Resources are very limited, in keeping with the hardship of the Dark Ages, I suppose. But you’re also limited in the number of clans you can have. Clans arrive every few turns in accordance with the ‘fame’ level of your settlement, but the maximum number is 40. So even if you manage to unlock all of the jobs on the extensive tech tree, which range from Miner to Archer to (my personal favourite) Ale Maker, you’re only going to have enough people to do a handful of jobs. This means you need to retrain clans in different professions as the game goes on. But retraining also means plodding the clan in question all the way back to your settlement first. And you can only have one settlement, so that trip might be a very long one indeed. OH MY GOD IT TAKES SO LONG TO DO ANYTHING IN THIS GAME.
If you want to have any hope of taking down the other tribes across the map, a big chunk of your clans will be in the army. Yet in contrast to the amount of time it takes to train soldiers, combat is brutally swift. It took me several in-game months to assemble my first band of warriors, yet when I sent them out against a rival, they were wiped out in one turn. As you can imagine, my howls of frustration were plaintive.

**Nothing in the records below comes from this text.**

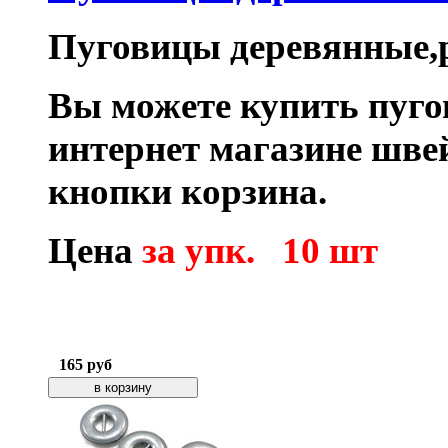
Пуговицы деревянные,р
Вы можете купить пуг
интернет магазине шв
кнопки корзина.
Цена
за упк. 10 шт
165
руб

At The Gates has an impressively complicated set of interlocking systems, but the amount of time and patience it takes to actually get anywhere is ridiculous. Civilization is hardly a rip-roaring roller-coaster ride, but the key difference is that your decisions in Civilization feel momentous. By contrast, At The Gates feels like a slow war of attrition against mundanity. Rather than making decisions like ‘Should I press on and take territory from Gandhi’s empire or concentrate on building my naval fleet?’, you’re faced with choices such as ‘Should I go and see what that bush is over there or explore a bit further to find some cows?’.
“At The Gates is a hard, slow game.” You’re not wrong, Jon.